Lou & Lucy’s Leftovers: It’s a wild, wild rice

  • Uncooked wild rice. FOR THE GAZETTE/LUCY PICKETT

Published: 12/7/2019 2:00:30 AM

When I cook a whole turkey, like I did last week for Thanksgiving, I usually make soup (surprise, surprise) out of the carcass. (I don’t like that word but it is what it is.)

I like to put wild rice in my turkey soup. Noodles get mushy, and rice kind of disappears after a few reheats. I’m a big fan of wild rice. I love the nutty flavor and chewy texture, it holds up quite well and doesn’t turn the soup into a big brothless wad.

I usually have some on hand, but this year my wild rice jar was empty. So off to the store (Big Y) to get some. I was shocked at the price — a tiny little box comes in at around five bucks. Nope, not gonna do it. I’d rather drive around to three or four stores looking for a better bargain. Hmmm, probably cost more in gas, but I have my principles.

I admit I was spoiled, because my friend Evelyn has a friend, Billie, in Minnesota who actually went out and harvested her own wild rice. She would take her canoe out to where the tall wild rice grasses grow and whack at them till the kernels fell onto the floor of her boat. She used to sell it, and one year I was lucky enough to acquire a bunch for a very reasonable price. It was enough rice to give some away and still have plenty for myself.

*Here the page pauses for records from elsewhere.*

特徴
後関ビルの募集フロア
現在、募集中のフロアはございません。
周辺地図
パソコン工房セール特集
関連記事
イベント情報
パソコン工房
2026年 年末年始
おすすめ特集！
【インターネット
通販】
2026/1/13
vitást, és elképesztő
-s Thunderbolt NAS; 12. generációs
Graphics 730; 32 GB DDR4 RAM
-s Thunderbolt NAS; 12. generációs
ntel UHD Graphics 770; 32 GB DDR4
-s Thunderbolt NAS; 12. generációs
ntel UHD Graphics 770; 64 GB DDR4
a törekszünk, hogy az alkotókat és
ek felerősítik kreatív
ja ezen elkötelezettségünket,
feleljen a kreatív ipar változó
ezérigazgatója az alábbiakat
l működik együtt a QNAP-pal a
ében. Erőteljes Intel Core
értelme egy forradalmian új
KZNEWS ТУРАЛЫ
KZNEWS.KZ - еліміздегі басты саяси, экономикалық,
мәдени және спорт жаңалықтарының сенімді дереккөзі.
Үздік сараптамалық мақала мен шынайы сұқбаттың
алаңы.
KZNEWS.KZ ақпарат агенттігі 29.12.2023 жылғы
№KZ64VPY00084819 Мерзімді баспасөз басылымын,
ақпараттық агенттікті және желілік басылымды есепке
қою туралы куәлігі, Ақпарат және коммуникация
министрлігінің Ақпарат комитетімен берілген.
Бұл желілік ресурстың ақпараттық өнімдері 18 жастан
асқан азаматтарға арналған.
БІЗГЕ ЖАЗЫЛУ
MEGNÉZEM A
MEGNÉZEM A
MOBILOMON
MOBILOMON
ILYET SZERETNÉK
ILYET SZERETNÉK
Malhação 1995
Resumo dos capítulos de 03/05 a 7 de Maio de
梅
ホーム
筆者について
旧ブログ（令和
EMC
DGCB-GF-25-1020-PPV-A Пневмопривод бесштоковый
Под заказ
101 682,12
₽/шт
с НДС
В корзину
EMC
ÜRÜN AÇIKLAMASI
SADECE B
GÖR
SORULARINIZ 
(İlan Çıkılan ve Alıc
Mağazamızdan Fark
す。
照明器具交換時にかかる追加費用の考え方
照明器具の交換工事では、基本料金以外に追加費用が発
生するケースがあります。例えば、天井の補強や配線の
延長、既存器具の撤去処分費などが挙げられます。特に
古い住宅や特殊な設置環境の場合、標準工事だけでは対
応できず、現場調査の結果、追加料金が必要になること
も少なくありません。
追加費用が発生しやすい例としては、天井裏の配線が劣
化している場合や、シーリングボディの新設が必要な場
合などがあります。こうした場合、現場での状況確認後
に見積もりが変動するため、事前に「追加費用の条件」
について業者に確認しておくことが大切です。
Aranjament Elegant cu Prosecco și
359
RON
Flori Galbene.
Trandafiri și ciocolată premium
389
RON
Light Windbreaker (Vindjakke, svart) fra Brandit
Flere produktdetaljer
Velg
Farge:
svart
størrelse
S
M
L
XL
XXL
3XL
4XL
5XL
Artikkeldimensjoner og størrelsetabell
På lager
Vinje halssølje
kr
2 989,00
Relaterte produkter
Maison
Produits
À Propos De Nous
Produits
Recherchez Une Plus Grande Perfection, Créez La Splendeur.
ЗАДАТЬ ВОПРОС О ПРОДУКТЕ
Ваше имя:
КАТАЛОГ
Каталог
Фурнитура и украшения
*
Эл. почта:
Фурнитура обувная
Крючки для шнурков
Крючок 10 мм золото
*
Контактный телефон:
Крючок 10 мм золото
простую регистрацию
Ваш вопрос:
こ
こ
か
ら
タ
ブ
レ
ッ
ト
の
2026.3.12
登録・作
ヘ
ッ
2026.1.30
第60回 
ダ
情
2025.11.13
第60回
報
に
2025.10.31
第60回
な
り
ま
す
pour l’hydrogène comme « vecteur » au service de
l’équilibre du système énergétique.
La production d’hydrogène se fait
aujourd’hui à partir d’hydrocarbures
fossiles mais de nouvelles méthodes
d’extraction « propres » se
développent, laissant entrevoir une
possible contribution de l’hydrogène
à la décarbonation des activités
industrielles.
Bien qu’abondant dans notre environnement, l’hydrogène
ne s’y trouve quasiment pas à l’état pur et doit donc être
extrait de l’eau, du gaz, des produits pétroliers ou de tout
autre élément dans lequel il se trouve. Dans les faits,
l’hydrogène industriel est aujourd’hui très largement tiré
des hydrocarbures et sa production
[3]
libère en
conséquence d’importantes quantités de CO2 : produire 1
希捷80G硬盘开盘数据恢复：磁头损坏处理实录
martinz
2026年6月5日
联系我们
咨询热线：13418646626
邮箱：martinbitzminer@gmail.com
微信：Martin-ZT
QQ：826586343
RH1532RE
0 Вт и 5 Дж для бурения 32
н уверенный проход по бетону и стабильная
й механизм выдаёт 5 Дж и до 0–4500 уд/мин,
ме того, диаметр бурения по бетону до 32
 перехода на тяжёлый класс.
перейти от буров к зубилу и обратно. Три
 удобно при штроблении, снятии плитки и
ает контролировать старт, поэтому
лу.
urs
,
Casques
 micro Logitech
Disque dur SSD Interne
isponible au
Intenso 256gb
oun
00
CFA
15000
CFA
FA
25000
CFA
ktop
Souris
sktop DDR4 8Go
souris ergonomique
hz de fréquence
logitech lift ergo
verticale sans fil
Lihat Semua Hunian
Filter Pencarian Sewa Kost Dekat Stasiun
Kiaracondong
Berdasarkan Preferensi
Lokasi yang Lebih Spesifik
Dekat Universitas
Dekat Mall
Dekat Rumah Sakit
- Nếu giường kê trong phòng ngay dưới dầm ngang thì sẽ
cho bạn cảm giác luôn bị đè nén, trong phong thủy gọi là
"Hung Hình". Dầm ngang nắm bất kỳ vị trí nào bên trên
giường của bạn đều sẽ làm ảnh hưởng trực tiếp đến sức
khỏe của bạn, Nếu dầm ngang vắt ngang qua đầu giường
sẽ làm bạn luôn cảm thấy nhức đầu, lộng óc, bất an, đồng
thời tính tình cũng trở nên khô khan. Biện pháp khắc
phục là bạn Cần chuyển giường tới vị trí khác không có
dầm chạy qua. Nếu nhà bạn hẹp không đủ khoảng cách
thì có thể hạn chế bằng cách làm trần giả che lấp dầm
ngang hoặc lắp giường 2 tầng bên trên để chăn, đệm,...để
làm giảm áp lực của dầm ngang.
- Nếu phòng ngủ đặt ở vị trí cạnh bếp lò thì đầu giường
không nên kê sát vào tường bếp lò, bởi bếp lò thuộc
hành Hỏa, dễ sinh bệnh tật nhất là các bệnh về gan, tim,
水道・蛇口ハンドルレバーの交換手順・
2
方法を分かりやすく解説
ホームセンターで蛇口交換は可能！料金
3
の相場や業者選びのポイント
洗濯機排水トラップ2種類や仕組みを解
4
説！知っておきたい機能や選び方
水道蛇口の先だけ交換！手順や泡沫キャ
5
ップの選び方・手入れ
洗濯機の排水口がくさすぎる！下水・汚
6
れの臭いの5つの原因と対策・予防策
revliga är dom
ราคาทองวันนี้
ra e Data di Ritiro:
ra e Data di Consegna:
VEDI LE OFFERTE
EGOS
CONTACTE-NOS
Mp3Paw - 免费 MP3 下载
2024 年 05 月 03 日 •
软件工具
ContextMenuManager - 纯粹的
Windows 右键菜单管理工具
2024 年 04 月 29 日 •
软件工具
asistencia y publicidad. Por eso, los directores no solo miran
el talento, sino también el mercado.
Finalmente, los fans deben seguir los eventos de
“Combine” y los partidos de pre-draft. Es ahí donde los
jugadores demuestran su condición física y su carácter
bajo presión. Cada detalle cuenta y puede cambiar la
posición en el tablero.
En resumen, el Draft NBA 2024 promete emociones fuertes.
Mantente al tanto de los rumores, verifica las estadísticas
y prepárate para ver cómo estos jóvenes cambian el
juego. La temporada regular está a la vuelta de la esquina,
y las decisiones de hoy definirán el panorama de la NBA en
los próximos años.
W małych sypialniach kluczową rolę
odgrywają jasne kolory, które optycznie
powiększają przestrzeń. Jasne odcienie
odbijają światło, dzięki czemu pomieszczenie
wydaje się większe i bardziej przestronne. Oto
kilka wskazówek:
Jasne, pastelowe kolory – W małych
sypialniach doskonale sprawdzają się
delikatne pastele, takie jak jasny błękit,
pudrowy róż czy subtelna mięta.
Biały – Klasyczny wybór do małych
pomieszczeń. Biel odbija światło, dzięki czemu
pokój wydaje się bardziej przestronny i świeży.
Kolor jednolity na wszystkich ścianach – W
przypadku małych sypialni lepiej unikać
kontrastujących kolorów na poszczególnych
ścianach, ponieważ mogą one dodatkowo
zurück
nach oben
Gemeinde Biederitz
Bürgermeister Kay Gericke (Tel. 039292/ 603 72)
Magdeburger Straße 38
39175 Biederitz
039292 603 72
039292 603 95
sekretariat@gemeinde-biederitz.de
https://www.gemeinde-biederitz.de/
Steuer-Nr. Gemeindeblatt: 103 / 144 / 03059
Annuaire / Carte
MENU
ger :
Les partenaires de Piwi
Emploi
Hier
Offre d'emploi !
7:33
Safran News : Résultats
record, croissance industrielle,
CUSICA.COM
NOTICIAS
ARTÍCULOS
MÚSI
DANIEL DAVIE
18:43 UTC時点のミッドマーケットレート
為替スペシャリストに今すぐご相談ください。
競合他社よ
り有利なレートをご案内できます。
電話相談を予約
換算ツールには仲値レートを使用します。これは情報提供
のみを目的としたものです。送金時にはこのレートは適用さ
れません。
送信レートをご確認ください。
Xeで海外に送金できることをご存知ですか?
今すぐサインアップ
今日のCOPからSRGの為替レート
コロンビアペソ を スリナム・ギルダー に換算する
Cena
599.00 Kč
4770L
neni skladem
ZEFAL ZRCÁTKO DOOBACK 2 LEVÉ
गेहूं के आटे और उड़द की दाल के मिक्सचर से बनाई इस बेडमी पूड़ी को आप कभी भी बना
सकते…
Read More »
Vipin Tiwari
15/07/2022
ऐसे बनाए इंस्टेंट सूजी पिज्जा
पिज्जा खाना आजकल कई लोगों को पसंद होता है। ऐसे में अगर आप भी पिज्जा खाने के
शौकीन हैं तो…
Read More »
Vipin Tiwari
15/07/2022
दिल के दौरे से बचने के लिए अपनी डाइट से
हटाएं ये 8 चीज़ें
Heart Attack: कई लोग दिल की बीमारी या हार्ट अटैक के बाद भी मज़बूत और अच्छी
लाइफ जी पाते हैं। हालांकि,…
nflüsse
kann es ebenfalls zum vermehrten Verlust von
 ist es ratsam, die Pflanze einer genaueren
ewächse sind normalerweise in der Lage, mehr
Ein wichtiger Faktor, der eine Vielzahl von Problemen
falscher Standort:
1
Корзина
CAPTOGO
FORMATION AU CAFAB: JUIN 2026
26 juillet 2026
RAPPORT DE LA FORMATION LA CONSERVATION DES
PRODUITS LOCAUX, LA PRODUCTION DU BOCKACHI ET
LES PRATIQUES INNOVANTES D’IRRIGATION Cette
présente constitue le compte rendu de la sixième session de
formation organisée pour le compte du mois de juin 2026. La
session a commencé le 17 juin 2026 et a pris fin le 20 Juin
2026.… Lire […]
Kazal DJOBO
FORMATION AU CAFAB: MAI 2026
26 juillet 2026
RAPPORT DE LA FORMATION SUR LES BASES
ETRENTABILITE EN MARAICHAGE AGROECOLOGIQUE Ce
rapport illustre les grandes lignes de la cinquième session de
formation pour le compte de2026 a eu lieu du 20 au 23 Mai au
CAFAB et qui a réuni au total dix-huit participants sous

I did find some at the Asian grocery in bulk one year, and I did stop there this year, but they didn’t have it in yet.

I ended up at Trader Joe’s. They had a one-pound bag for around six bucks. I could live with that price. They had a couple of different kinds, organic and cultivated wild rice. Funny, uncultivated would be wild-wild rice I guess.

It’s necessary to cook the rice first before adding it to the soup. I cooked a cup of the rice for my turkey soup. It was more than enough and it was a big pot of soup. I ended up freezing part of the rice. It takes a longer time to cook than regular rice, so keep that in mind if you make it.

If you decide to try some cultivated or wild-wild rice, look up some recipes. I used to love a recipe that had corn, onions and bacon mixed in.

So go wild, or wild-wild, your choice.


Wild rice is quite a treat. I was given a pound of some harvested in Minnesota a few years ago. It’s all gone.

Of course, wild rice is not rice, but a wild grass that grows in small lakes and streams.

I often dream of paddling a canoe among the wild rice thickets and gently knocking the grains into the canoe with a traditional “knocker” used by various American Indian tribes.

Then I wake up and realize the rice cooker is beeping at me.

Thus we go from nature to denature in the wink of an eyelid.